▶ _Description of the task_
Reproduce every record below word for word and include no pictures.

▶ _Source information_
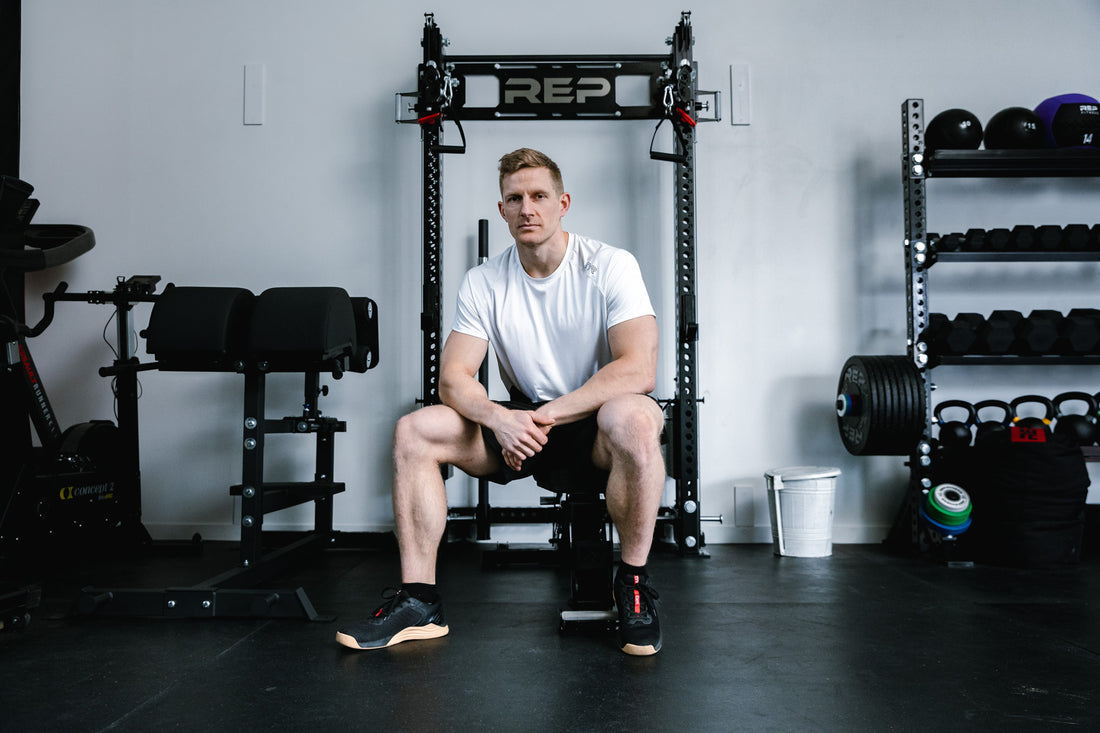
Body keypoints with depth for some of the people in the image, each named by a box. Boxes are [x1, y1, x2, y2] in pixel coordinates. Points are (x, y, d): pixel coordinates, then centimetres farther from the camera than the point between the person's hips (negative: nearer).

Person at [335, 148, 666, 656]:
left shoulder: (609, 266, -12)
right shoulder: (484, 282, -1)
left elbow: (639, 370, -23)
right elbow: (454, 378, -7)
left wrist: (549, 415, -29)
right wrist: (499, 418, -29)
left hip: (594, 422, -3)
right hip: (523, 422, 4)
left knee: (633, 419, -39)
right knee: (414, 431, -16)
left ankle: (633, 583, -19)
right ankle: (419, 601, -11)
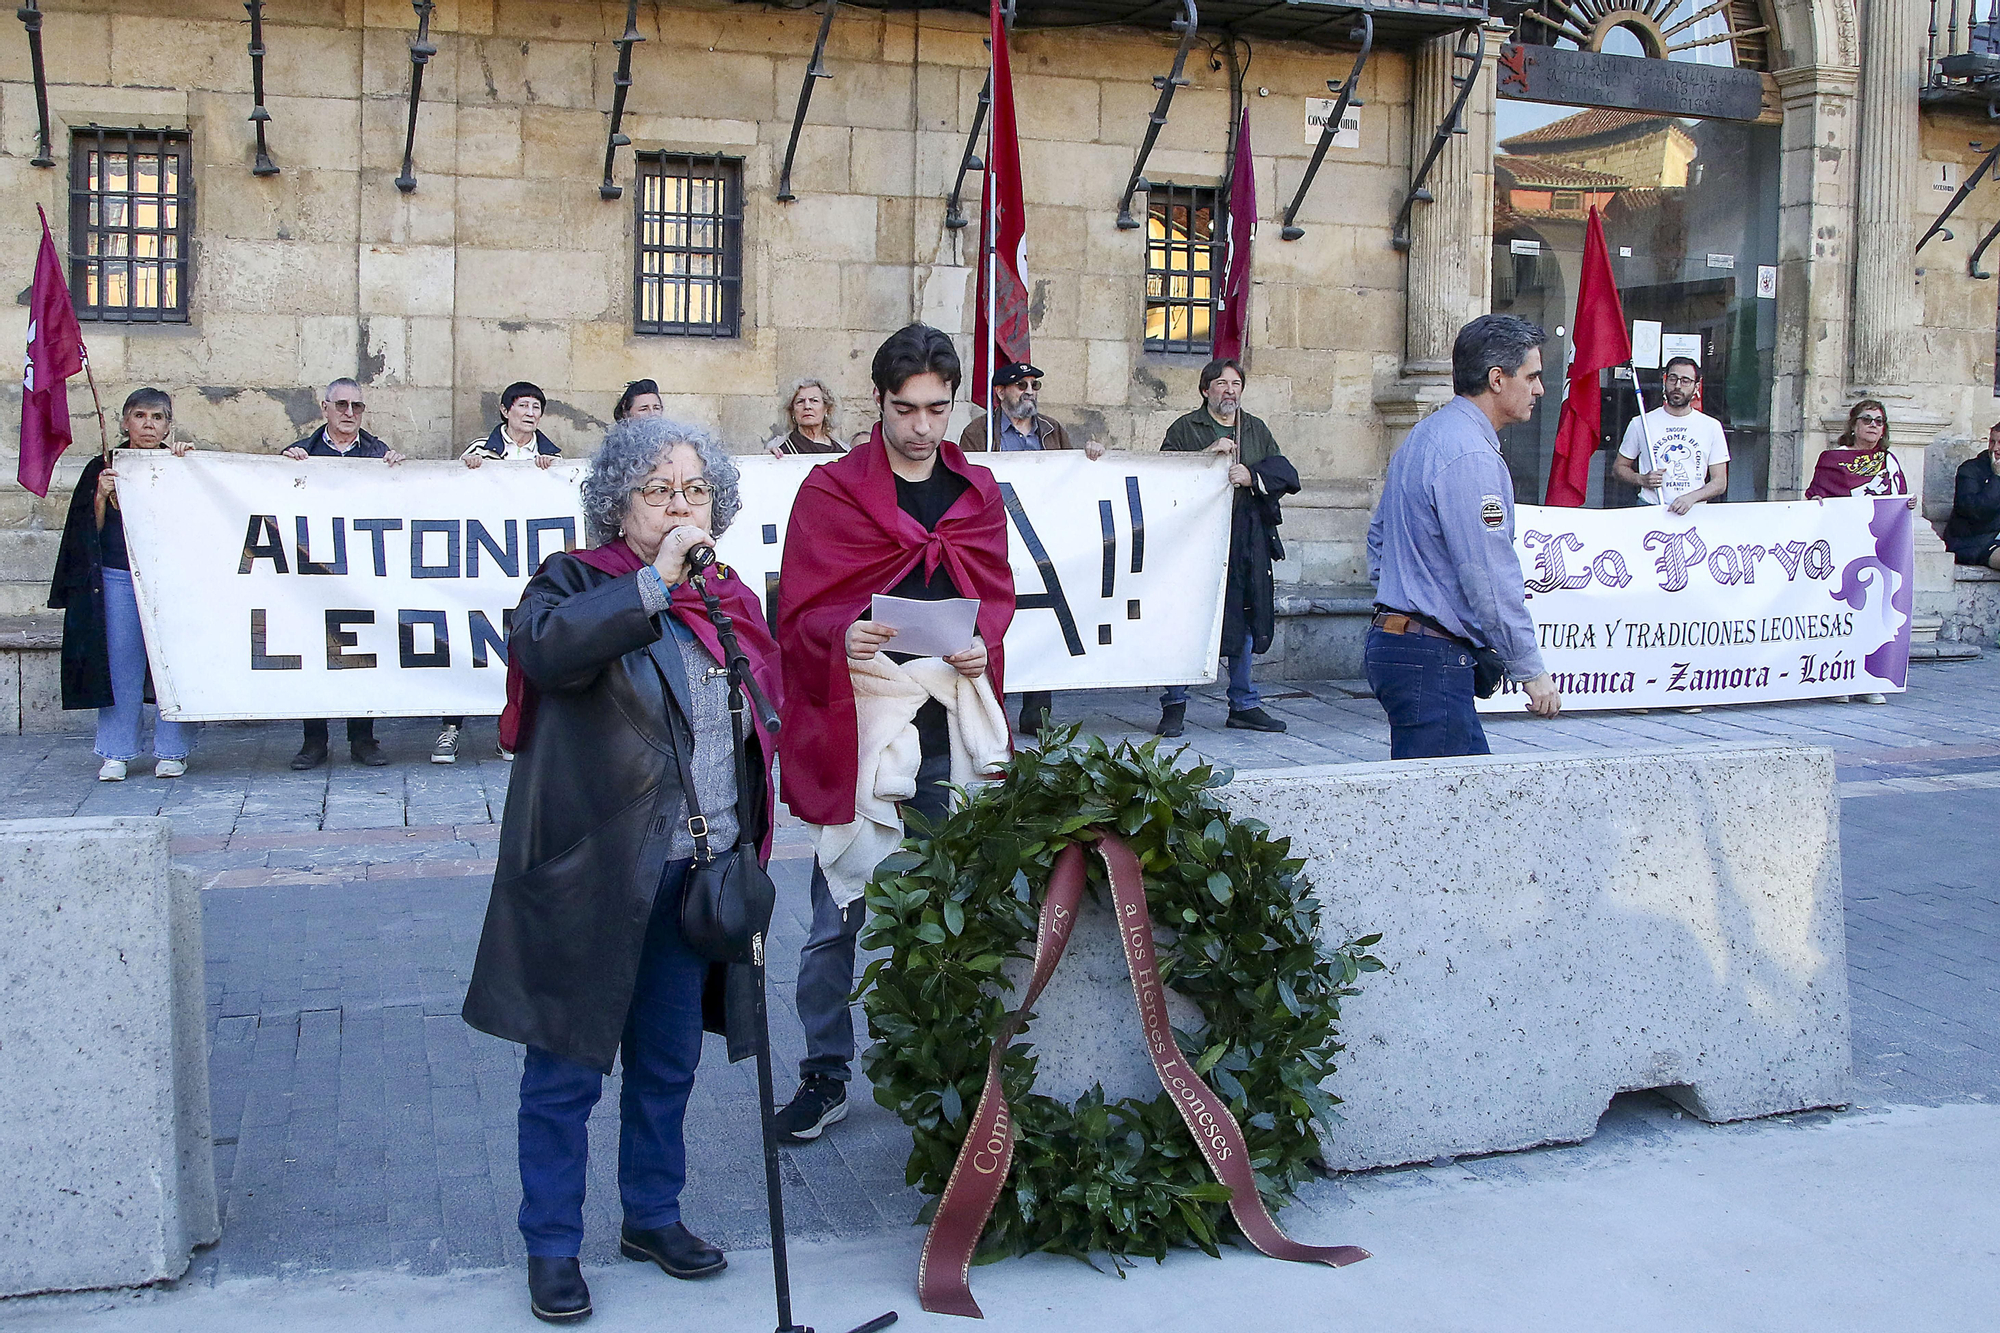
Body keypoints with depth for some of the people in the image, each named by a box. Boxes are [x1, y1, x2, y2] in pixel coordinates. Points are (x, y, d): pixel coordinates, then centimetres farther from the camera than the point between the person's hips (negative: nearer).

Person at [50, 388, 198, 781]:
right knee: (119, 664, 1)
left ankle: (171, 751, 9)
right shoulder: (103, 469, 8)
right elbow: (91, 532, 6)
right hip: (117, 579, 1)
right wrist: (102, 497, -11)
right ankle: (115, 753, 9)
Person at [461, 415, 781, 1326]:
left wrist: (746, 857, 15)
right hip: (592, 875, -5)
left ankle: (653, 1215, 35)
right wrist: (655, 580, -29)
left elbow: (756, 731, 19)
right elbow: (544, 648, -30)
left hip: (697, 872, 6)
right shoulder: (577, 584, -6)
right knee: (567, 1068, 5)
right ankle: (551, 1247, 19)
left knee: (669, 1061, 18)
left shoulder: (728, 601, 10)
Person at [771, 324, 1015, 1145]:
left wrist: (981, 645, -8)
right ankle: (825, 1076, 14)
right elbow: (798, 613, -3)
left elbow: (997, 595, 14)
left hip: (949, 729, 3)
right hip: (854, 727, -3)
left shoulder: (977, 494, 13)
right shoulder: (830, 492, 1)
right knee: (838, 913, 0)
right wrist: (842, 636, -24)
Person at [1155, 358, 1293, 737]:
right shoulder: (1185, 429, 5)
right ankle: (1174, 705, 3)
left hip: (1247, 544, 4)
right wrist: (1206, 454, -16)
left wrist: (1251, 476, -10)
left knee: (1245, 623, 10)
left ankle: (1244, 704, 20)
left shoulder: (1256, 430, 18)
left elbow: (1286, 473, 8)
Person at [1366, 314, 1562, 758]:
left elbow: (1379, 536, 24)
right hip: (1431, 659, -11)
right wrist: (1531, 671, -14)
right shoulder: (1471, 457, -17)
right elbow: (1490, 579, -20)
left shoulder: (1425, 435, 16)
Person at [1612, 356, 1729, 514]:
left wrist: (1691, 497, -10)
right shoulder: (1641, 424, 9)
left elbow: (1720, 483, 9)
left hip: (1694, 512, 1)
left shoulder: (1712, 427, 11)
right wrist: (1642, 480, -3)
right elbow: (1618, 468, 17)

▶ _Task response_
Body keypoints with depth for some of the people in the image, each named by a box. Boxes are [x1, y1, x2, y2] in pixel coordinates. Points are (x, y, d): pixel coordinates, then centimetres farther from the camera than the point between the person's hips (negative: nearer).

Person at [335, 148, 666, 656]:
left shoulder: (609, 266, -12)
right shoulder: (484, 282, -1)
left elbow: (639, 370, -23)
right elbow: (454, 378, -7)
left wrist: (549, 415, -29)
right wrist: (499, 418, -29)
left hip: (594, 422, -3)
right hip: (523, 422, 4)
left knee: (633, 419, -39)
right knee: (414, 431, -16)
left ankle: (633, 583, -19)
right ankle: (419, 601, -11)
Body keypoints with depth for some of the people in the image, each named by a box. Boxes are [x1, y1, x2, y2] in pixel coordinates. Points are (x, y, d): pixel coordinates, then centimetres farther from the camera than the point between the person's hips (negative: nearer).

Person at [50, 388, 198, 781]:
right knee: (119, 664, 1)
left ankle: (171, 751, 9)
right shoulder: (103, 469, 8)
right elbow: (91, 532, 6)
right hip: (117, 579, 1)
right wrist: (102, 497, -11)
right ankle: (115, 753, 9)
Person at [461, 415, 781, 1326]:
left wrist: (746, 857, 15)
right hip: (592, 875, -5)
left ankle: (653, 1215, 35)
right wrist: (655, 580, -29)
left elbow: (756, 731, 19)
right elbow: (544, 648, -30)
left hip: (697, 872, 6)
right shoulder: (577, 584, -6)
right knee: (567, 1068, 5)
right ankle: (551, 1247, 19)
left knee: (669, 1061, 18)
left shoulder: (728, 601, 10)
Person at [771, 324, 1015, 1145]:
left wrist: (981, 645, -8)
right ankle: (825, 1076, 14)
right elbow: (798, 613, -3)
left elbow: (997, 595, 14)
left hip: (949, 729, 3)
right hip: (854, 727, -3)
left shoulder: (977, 494, 13)
right shoulder: (830, 492, 1)
right knee: (838, 913, 0)
right wrist: (842, 636, -24)
Person at [1155, 358, 1293, 737]:
right shoulder: (1185, 429, 5)
right ankle: (1174, 705, 3)
left hip: (1247, 544, 4)
right wrist: (1206, 454, -16)
left wrist: (1251, 476, -10)
left knee: (1245, 623, 10)
left ankle: (1244, 704, 20)
left shoulder: (1256, 430, 18)
left elbow: (1286, 473, 8)
Person at [1366, 314, 1562, 758]:
left elbow: (1379, 536, 24)
right hip: (1431, 659, -11)
right wrist: (1531, 671, -14)
right shoulder: (1471, 457, -17)
right elbow: (1490, 579, -20)
left shoulder: (1425, 435, 16)
Person at [1612, 356, 1729, 514]:
left wrist: (1691, 497, -10)
right shoulder: (1641, 424, 9)
left elbow: (1720, 483, 9)
left hip: (1694, 512, 1)
left shoulder: (1712, 427, 11)
right wrist: (1642, 480, -3)
right elbow: (1618, 468, 17)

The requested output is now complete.